Introduction

What is The New Yorker? I know it’s a great magazine and that it’s a tremendous source of pleasure in my life. But what exactly is it? This blog’s premise is that The New Yorker is a work of art, as worthy of comment and analysis as, say, Keats’s “Ode on a Grecian Urn.” Each week I review one or more aspects of the magazine’s latest issue. I suppose it’s possible to describe and analyze an entire issue, but I prefer to keep my reviews brief, and so I usually focus on just one or two pieces, to explore in each the signature style of its author. A piece by Nick Paumgarten is not like a piece by Jill Lepore, and neither is like a piece by Ian Frazier. One could not mistake Collins for Seabrook, or Bilger for Galchen, or Mogelson for Kolbert. Each has found a style, and it is that style that I respond to as I read, and want to understand and describe.

Tuesday, June 16, 2020

Three Superb "New Yorker" Pieces on Iceland


Photo by Valdimar Thorlacius, from Elizabeth Kolbert's "Independent People"

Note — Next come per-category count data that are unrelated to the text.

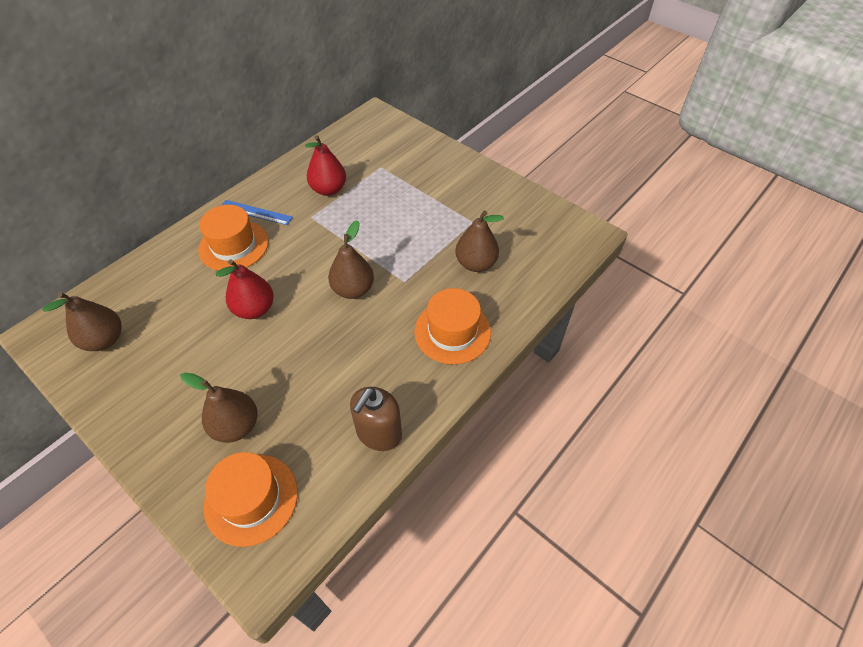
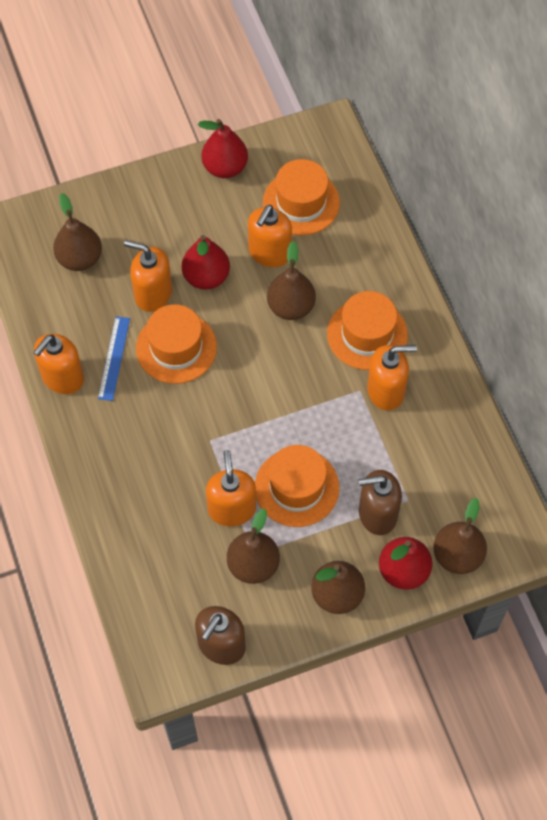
brown pear: [42,292,122,351] [180,372,258,443] [328,220,374,299] [455,210,504,272] = 4 -> [53,193,102,271] [227,508,280,584] [267,241,316,320] [311,561,365,614] [433,498,487,574] = 5
brown soap dispenser: [350,387,402,451] = 1 -> [195,606,246,665] [359,470,402,535] = 2
orange hat: [198,205,268,271] [204,452,298,547] [414,288,491,364] = 3 -> [136,304,217,384] [255,445,339,527] [263,159,340,235] [327,291,408,370] = 4
orange soap dispenser: none = 0 -> [33,334,84,394] [124,240,172,312] [206,450,256,526] [248,205,292,267] [367,345,417,410] = 5
red pear: [215,259,274,319] [305,135,346,196] = 2 -> [182,235,230,290] [198,119,248,178] [379,537,432,589] = 3

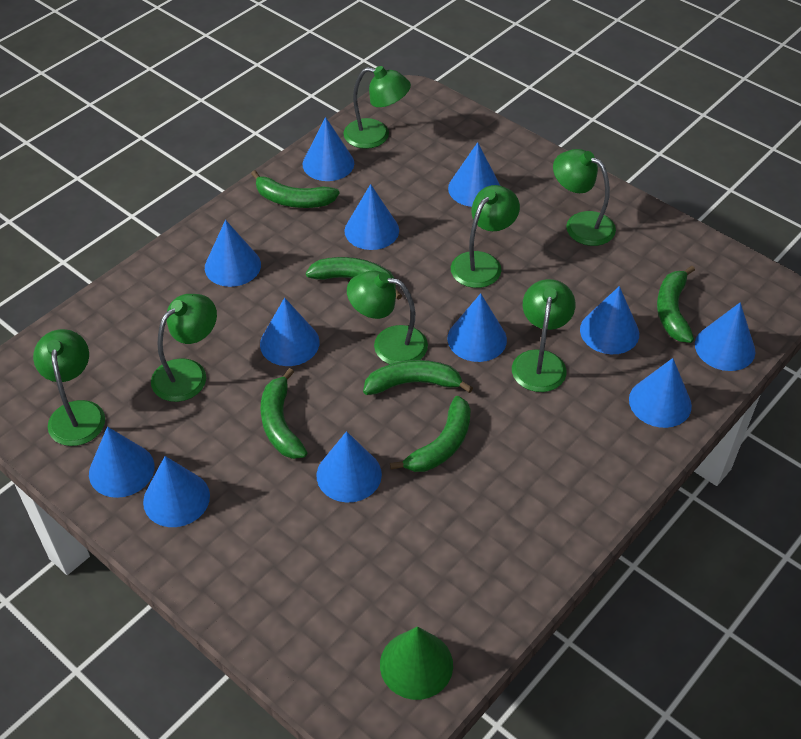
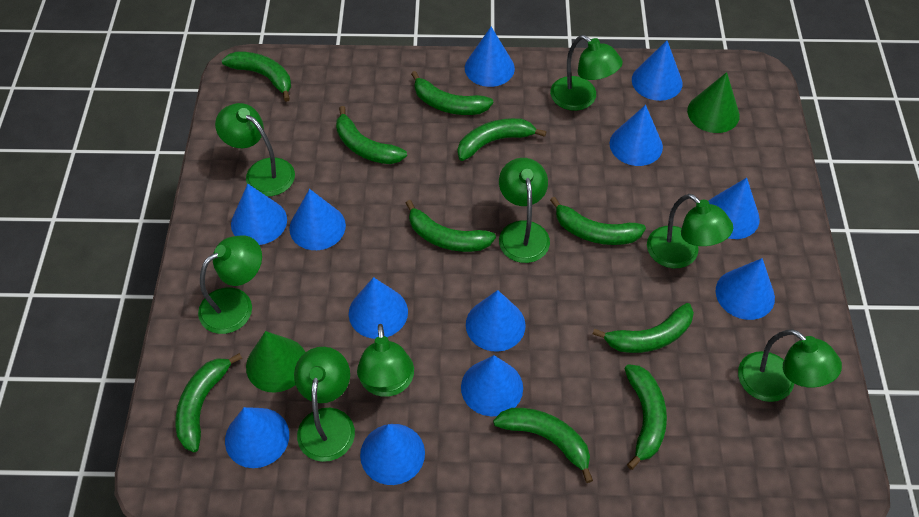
green banana: [251,170,339,208] [261,368,308,459] [306,257,402,299] [363,360,473,395] [390,396,471,472] [657,266,695,343] = 6 -> [176,353,242,453] [222,51,291,102] [336,106,407,164] [406,200,496,252] [411,71,493,115] [458,118,546,161] [493,408,593,483] [550,197,646,245] [593,303,694,353] [624,364,667,470] = 10
green cone: [380,626,453,700] = 1 -> [246,331,305,393] [687,72,740,133] = 2
green lamp: [33,329,105,446] [151,294,217,402] [343,66,411,149] [347,270,428,364] [451,185,520,288] [512,279,576,392] [553,149,616,246] = 7 -> [198,235,262,334] [215,103,295,196] [294,347,355,462] [357,324,414,397] [499,158,550,263] [550,35,623,111] [647,194,733,268] [738,329,842,402] = 8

In my post last week regarding the June 8 & 15 New Yorker, I focused on Peter Schjeldahl’s wonderful critical essay “Apart.” But there’s another excellent piece in that issue – Elizabeth Kolbert’s “Independent People.” It’s about Iceland’s response to COVID-19 – how it managed to beat the curve. But it’s also a rarity – a coronavirus travelogue. Kolbert says, “Despite the generalized gloom, it was thrilling to be going somewhere; for the previous eight weeks, the farthest I’d travelled was to the liquor store.” It was thrilling for me, too, just to be able to vicariously tag along with her as she nosed around Reykjavík,  struggling to abide by the rules of her modified quarantine. My favourite part of the piece is the last paragraph, in which Kolbert describes a Reykjavík evening:

That evening, the weather was clear and cool—by New York standards, too cool to eat outside, by Reykjavík standards balmy. The outdoor cafés were crowded. Restaurants had been asked to arrange their tables to keep groups two metres apart, but some diners, I noticed, had pushed the tables closer together. Everyone was talking and laughing, masklessly. The scene was completely ordinary, which is to say now exotic—just people meeting up with friends for dinner. For a traveller these days, this might be an even better draw, I thought, than glaciers or whale-watching.

That “Everyone was talking and laughing, masklessly” is inspired!

Reading “Independent People,” I recalled two other New Yorker pieces on Iceland that I enjoyed immensely: Adam Gopnik’s “Cool Running” (July 11 & 18, 2016) and Nick Paumgarten’s “Life Is Rescues” (November 9, 2015).

“Cool Running” is Gopnik’s first-person account of his experience hanging out with historian Guðni Jóhannesson as he campaigned to become Iceland’s President. I like the last paragraph of this piece, too – a description of election-night at the Reykjavík Grand Hotel ballroom when it became clear that Jóhannesson won:

I have always wanted to be the first to say to someone “Congratulations, Mr. President.” And so I waited for Guðni to come to the ballroom. He arrived at last, buffeted by cameras, and made a speech, with Eliza, in a blue First Lady’s dress, by his side. He was obviously promising to be the President of all Icelanders, the last step in the choreography of candidacy. A birthday cake appeared, and then—a hallucinatory moment—another Icelandic actress sang “Happy Birthday,” in a perfect impression of Marilyn singing it to J.F.K., sexy sibilant by erotic syllable: “Happy biiirthday, Misstah Prez-uh-dent . . . ” The crowd cheered in pleasure and recognition. We live on one planet, indivisible.

Paumgarten’s “Life Is Rescues” tells about his experience riding with a search-and-rescue team on patrol in Iceland’s southern plain. The team is part of Iceland’s renowned Slysavarnafélagið Landsbjörg – an extensive system of emergency-response volunteers. The piece contains one of my favourite details in all New Yorker writing – bananas hanging on a row of plastic hangers in a kitchen tent:

I wandered out into the rain and then into the kitchen tent. On a row of plastic hangers someone had hung the team’s bananas. Each hanger held two bunches. I stood looking at this, in admiration and wonder. Iceland.

“Admiration and wonder” pretty well sums up the viewpoint of all three of these great New Yorker pieces. I highly recommend them.